## PROBLEM DESCRIPTION
Output the records precisely as they stand. Pictures are to be skipped.

[[ DATASET CONTENT open ]]

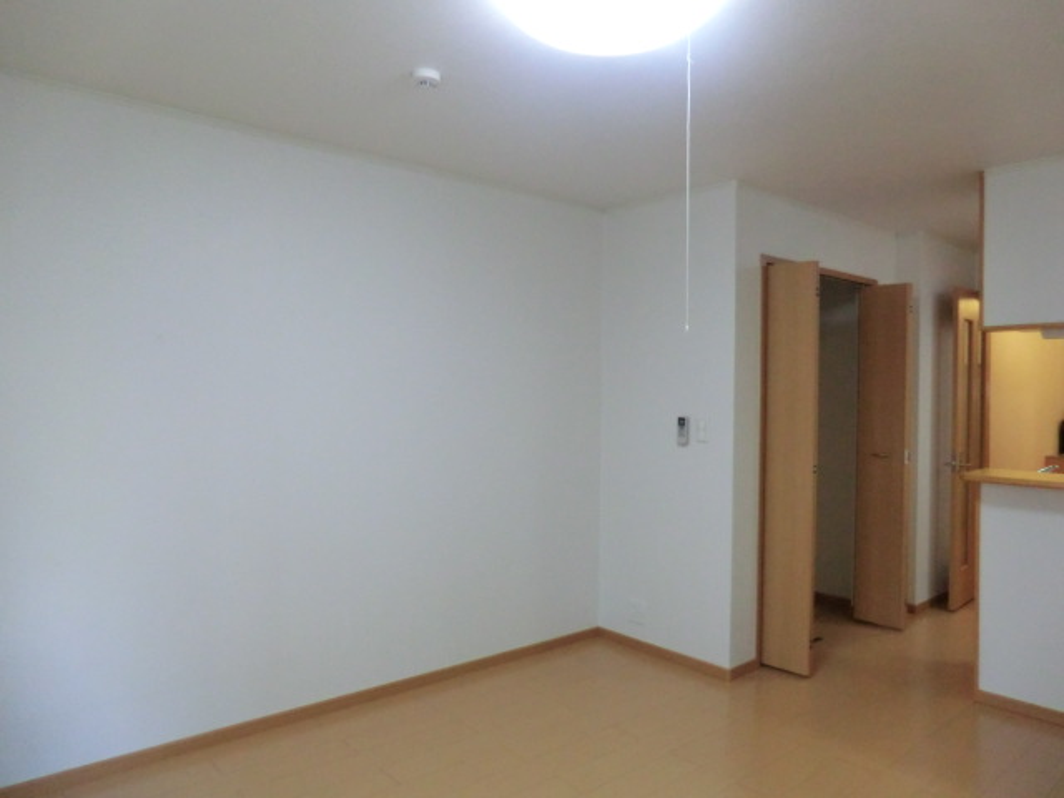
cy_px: 399
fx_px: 738
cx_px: 532
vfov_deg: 56.8
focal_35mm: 24
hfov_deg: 71.6
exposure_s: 1/60
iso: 500
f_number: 3.2
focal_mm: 4.3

[[ DATASET CONTENT closed ]]

## RESULT OF THE EXERCISE
cy_px: 399
fx_px: 738
cx_px: 532
vfov_deg: 56.8
focal_35mm: 24
hfov_deg: 71.6
exposure_s: 1/60
iso: 500
f_number: 3.2
focal_mm: 4.3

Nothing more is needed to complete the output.